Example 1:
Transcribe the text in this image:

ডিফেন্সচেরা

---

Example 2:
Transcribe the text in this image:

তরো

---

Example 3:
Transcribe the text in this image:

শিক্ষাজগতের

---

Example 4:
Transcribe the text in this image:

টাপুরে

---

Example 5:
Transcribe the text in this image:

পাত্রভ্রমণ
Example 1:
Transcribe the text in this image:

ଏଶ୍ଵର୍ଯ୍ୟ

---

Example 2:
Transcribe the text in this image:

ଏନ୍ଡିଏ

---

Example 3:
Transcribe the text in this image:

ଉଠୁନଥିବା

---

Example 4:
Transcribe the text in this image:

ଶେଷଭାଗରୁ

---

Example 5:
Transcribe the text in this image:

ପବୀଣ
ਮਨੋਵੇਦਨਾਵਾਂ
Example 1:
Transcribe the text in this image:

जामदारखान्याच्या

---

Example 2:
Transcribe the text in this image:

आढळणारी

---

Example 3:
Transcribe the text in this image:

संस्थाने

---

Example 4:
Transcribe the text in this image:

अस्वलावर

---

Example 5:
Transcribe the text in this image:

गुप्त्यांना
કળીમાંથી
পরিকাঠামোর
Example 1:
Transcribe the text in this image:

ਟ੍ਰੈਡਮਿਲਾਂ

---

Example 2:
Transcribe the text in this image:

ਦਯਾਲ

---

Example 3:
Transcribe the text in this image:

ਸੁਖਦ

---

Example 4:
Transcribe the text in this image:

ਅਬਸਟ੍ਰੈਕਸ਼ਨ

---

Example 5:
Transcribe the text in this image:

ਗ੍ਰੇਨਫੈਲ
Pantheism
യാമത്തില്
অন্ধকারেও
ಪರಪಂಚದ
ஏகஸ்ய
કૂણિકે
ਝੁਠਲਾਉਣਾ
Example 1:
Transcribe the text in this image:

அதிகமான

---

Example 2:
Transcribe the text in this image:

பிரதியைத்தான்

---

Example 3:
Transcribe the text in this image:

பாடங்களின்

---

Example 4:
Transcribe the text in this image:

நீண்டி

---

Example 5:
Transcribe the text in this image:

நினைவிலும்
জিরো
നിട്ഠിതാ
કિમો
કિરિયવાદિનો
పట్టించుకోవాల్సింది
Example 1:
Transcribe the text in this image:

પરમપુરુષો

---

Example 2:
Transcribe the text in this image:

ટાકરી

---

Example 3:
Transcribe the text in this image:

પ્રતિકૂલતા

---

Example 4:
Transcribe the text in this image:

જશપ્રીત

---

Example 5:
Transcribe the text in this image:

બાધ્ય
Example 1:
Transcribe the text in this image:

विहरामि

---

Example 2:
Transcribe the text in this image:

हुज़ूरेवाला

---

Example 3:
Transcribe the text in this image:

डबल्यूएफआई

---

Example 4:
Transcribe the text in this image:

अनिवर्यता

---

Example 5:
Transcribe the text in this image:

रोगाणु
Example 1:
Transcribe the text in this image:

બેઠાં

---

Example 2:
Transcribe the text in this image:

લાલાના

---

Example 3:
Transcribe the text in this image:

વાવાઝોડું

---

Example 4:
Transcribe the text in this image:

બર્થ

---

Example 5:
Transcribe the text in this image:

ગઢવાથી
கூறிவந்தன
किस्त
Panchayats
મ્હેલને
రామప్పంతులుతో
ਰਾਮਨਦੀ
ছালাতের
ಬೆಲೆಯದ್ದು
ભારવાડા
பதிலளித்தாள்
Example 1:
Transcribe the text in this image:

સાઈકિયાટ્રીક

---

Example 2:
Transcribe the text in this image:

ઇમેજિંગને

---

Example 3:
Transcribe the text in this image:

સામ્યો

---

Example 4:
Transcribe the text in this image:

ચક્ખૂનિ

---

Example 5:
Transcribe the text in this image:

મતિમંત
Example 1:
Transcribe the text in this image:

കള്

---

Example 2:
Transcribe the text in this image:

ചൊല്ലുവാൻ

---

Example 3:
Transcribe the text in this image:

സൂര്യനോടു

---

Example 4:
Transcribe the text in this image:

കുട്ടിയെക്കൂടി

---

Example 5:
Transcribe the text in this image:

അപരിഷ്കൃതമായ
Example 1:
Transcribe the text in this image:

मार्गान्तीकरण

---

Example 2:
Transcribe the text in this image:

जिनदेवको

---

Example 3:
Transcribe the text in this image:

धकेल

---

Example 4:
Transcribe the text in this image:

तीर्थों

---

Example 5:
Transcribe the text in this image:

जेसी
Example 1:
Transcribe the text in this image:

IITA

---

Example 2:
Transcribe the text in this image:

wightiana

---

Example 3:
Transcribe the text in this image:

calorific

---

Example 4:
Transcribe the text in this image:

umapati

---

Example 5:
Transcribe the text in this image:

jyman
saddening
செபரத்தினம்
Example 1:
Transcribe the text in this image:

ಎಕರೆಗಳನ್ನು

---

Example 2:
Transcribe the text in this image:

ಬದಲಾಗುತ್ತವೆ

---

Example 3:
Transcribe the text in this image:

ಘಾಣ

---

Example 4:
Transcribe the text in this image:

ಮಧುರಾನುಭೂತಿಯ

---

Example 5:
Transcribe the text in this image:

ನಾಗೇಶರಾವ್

=-=-=

## YOUR GOAL
Repeat the listing above exactly, keeping every word as it stands.

## ANSWER SECTION
Example 1:
Transcribe the text in this image:

ডিফেন্সচেরা

---

Example 2:
Transcribe the text in this image:

তরো

---

Example 3:
Transcribe the text in this image:

শিক্ষাজগতের

---

Example 4:
Transcribe the text in this image:

টাপুরে

---

Example 5:
Transcribe the text in this image:

পাত্রভ্রমণ
Example 1:
Transcribe the text in this image:

ଏଶ୍ଵର୍ଯ୍ୟ

---

Example 2:
Transcribe the text in this image:

ଏନ୍ଡିଏ

---

Example 3:
Transcribe the text in this image:

ଉଠୁନଥିବା

---

Example 4:
Transcribe the text in this image:

ଶେଷଭାଗରୁ

---

Example 5:
Transcribe the text in this image:

ପବୀଣ
ਮਨੋਵੇਦਨਾਵਾਂ
Example 1:
Transcribe the text in this image:

जामदारखान्याच्या

---

Example 2:
Transcribe the text in this image:

आढळणारी

---

Example 3:
Transcribe the text in this image:

संस्थाने

---

Example 4:
Transcribe the text in this image:

अस्वलावर

---

Example 5:
Transcribe the text in this image:

गुप्त्यांना
કળીમાંથી
পরিকাঠামোর
Example 1:
Transcribe the text in this image:

ਟ੍ਰੈਡਮਿਲਾਂ

---

Example 2:
Transcribe the text in this image:

ਦਯਾਲ

---

Example 3:
Transcribe the text in this image:

ਸੁਖਦ

---

Example 4:
Transcribe the text in this image:

ਅਬਸਟ੍ਰੈਕਸ਼ਨ

---

Example 5:
Transcribe the text in this image:

ਗ੍ਰੇਨਫੈਲ
Pantheism
യാമത്തില്
অন্ধকারেও
ಪರಪಂಚದ
ஏகஸ்ய
કૂણિકે
ਝੁਠਲਾਉਣਾ
Example 1:
Transcribe the text in this image:

அதிகமான

---

Example 2:
Transcribe the text in this image:

பிரதியைத்தான்

---

Example 3:
Transcribe the text in this image:

பாடங்களின்

---

Example 4:
Transcribe the text in this image:

நீண்டி

---

Example 5:
Transcribe the text in this image:

நினைவிலும்
জিরো
നിട്ഠിതാ
કિમો
કિરિયવાદિનો
పట్టించుకోవాల్సింది
Example 1:
Transcribe the text in this image:

પરમપુરુષો

---

Example 2:
Transcribe the text in this image:

ટાકરી

---

Example 3:
Transcribe the text in this image:

પ્રતિકૂલતા

---

Example 4:
Transcribe the text in this image:

જશપ્રીત

---

Example 5:
Transcribe the text in this image:

બાધ્ય
Example 1:
Transcribe the text in this image:

विहरामि

---

Example 2:
Transcribe the text in this image:

हुज़ूरेवाला

---

Example 3:
Transcribe the text in this image:

डबल्यूएफआई

---

Example 4:
Transcribe the text in this image:

अनिवर्यता

---

Example 5:
Transcribe the text in this image:

रोगाणु
Example 1:
Transcribe the text in this image:

બેઠાં

---

Example 2:
Transcribe the text in this image:

લાલાના

---

Example 3:
Transcribe the text in this image:

વાવાઝોડું

---

Example 4:
Transcribe the text in this image:

બર્થ

---

Example 5:
Transcribe the text in this image:

ગઢવાથી
கூறிவந்தன
किस्त
Panchayats
મ્હેલને
రామప్పంతులుతో
ਰਾਮਨਦੀ
ছালাতের
ಬೆಲೆಯದ್ದು
ભારવાડા
பதிலளித்தாள்
Example 1:
Transcribe the text in this image:

સાઈકિયાટ્રીક

---

Example 2:
Transcribe the text in this image:

ઇમેજિંગને

---

Example 3:
Transcribe the text in this image:

સામ્યો

---

Example 4:
Transcribe the text in this image:

ચક્ખૂનિ

---

Example 5:
Transcribe the text in this image:

મતિમંત
Example 1:
Transcribe the text in this image:

കള്

---

Example 2:
Transcribe the text in this image:

ചൊല്ലുവാൻ

---

Example 3:
Transcribe the text in this image:

സൂര്യനോടു

---

Example 4:
Transcribe the text in this image:

കുട്ടിയെക്കൂടി

---

Example 5:
Transcribe the text in this image:

അപരിഷ്കൃതമായ
Example 1:
Transcribe the text in this image:

मार्गान्तीकरण

---

Example 2:
Transcribe the text in this image:

जिनदेवको

---

Example 3:
Transcribe the text in this image:

धकेल

---

Example 4:
Transcribe the text in this image:

तीर्थों

---

Example 5:
Transcribe the text in this image:

जेसी
Example 1:
Transcribe the text in this image:

IITA

---

Example 2:
Transcribe the text in this image:

wightiana

---

Example 3:
Transcribe the text in this image:

calorific

---

Example 4:
Transcribe the text in this image:

umapati

---

Example 5:
Transcribe the text in this image:

jyman
saddening
செபரத்தினம்
Example 1:
Transcribe the text in this image:

ಎಕರೆಗಳನ್ನು

---

Example 2:
Transcribe the text in this image:

ಬದಲಾಗುತ್ತವೆ

---

Example 3:
Transcribe the text in this image:

ಘಾಣ

---

Example 4:
Transcribe the text in this image:

ಮಧುರಾನುಭೂತಿಯ

---

Example 5:
Transcribe the text in this image:

ನಾಗೇಶರಾವ್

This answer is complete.